IA impulsiona exportações mexicanas para EUA e dificulta cruzada comercial de Trump
O presidente dos EUA, Donald Trump, durante um pronunciamento em 16 de julho de 2026. Saul Loeb/Pool via AP. O desenvolvimento da inteligência artificial (IA) nos Estados Unidos tem acelerado as exportações mexicanas de equipamentos tecnológicos avançados. Esse crescimento ocorre em um momento em que a administração de Donald Trump busca diminuir a dependência do país em relação ao acordo de livre comércio da América do Norte, o T-MEC.
Trump está pressionando por uma reformulação do tratado com o intuito de reduzir o déficit comercial dos EUA em relação ao Canadá e ao México. Contudo, o robusto aumento das exportações mexicanas de equipamentos de informática tem gerado o efeito oposto. Ao expandir o superávit comercial do México, o setor intensifica a tensão para uma nova rodada de negociações do T-MEC, que se inicia nesta terça-feira (21), na Cidade do México.
Entre janeiro e abril, o México viu suas vendas desses produtos para os Estados Unidos triplicarem em comparação ao mesmo período de 2025. As exportações ultrapassaram US$ 50 bilhões — aproximadamente R$ 254 bilhões, na cotação atual —, enquanto as importações totalizaram US$ 2,23 bilhões, ou R$ 11,3 bilhões, conforme cálculos da AFP com base em dados oficiais.

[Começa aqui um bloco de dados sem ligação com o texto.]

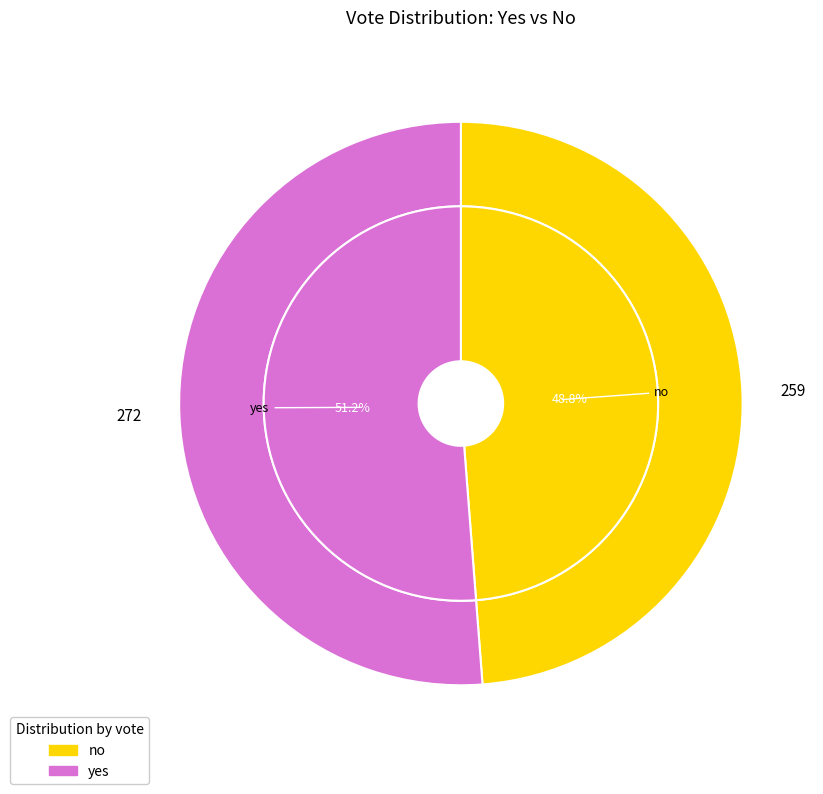

To the nearest percent, what percentage of the pie is no?

49%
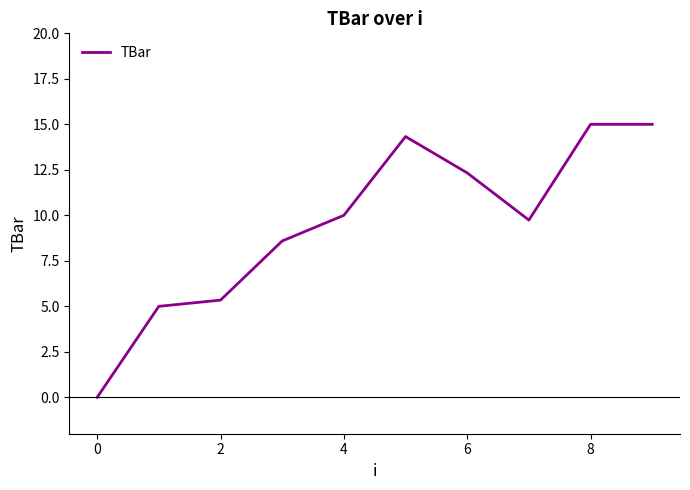

What is the maximum value shown in the chart?

15.0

O governo está preparando um auxílio gradual para as empresas que foram impactadas pelas tarifas. O setor já representa mais de 30% das exportações mexicanas para os Estados Unidos, que é o principal parceiro comercial do México. Assim, ele superou a indústria automobilística, que por muitos anos foi a maior beneficiária do T-MEC e atualmente enfrenta os efeitos das tarifas impostas por Trump.
“É um marco, em grande parte devido à demanda da indústria eletrônica avançada relacionada à IA”, declarou à AFP Diego Flores, que é responsável pelas indústrias eletrônicas e digitais da Secretaria de Economia do México. O segmento, que abrange tecnologias como unidades de processamento e equipamentos para centros de dados, não está na pauta desta rodada de negociações.
Entre os produtos mais buscados estão os chassis que acomodam as placas de processamento de IA, componentes fundamentais para os centros de dados que se proliferam em estados americanos como Arizona e Texas. O principal polo exportador é Jalisco, conhecido como o “Vale do Silício mexicano”. O estado abriga grandes empresas globais do setor e um ecossistema de startups, conforme Flores.
A taiwanesa Foxconn fabrica chassis em Jalisco e é parceira estratégica da fabricante americana de chips Nvidia. Em março, a empresa anunciou investimentos de US$ 137 milhões — cerca de R$ 697 milhões — em duas subsidiárias mexicanas, após prever que sua produção poderá dobrar neste ano. “Estados Unidos e México continuarão sendo nossos principais centros de produção”, afirmou o diretor-executivo da empresa, Michael Chiang. Ele também revelou que a companhia investirá 30% a mais do que em 2025 para aumentar sua capacidade relacionada à inteligência artificial.
Com a demanda em alta, a Flextronics, outra empresa do setor localizada em Jalisco, teve que utilizar áreas de estacionamento para expandir sua capacidade produtiva, segundo Flores. No entanto, esse crescimento ocorre em um cenário político incerto. O governo Trump rejeitou a extensão do T-MEC por mais 16 anos e optou por submeter o acordo a revisões anuais. Além disso, a administração americana insiste que mais produtos sejam fabricados nos Estados Unidos, mesmo com o aumento contínuo da dependência das importações do México, de Taiwan e da China para fomentar o avanço da inteligência artificial.
Washington também busca restringir o uso de tecnologia asiática na América do Norte, conforme William Jackson, economista da Capital Economics. “O governo Trump precisa equilibrar a demanda por essas tecnologias com a necessidade de manter o país na vanguarda do desenvolvimento da IA”, declarou Jackson à AFP. Para ele, “as tarifas poderiam prejudicar esse objetivo”. O desafio de conciliar a preservação de uma indústria em rápida expansão com o discurso protecionista deixa o setor “muito facilmente na linha de fogo”, acrescentou.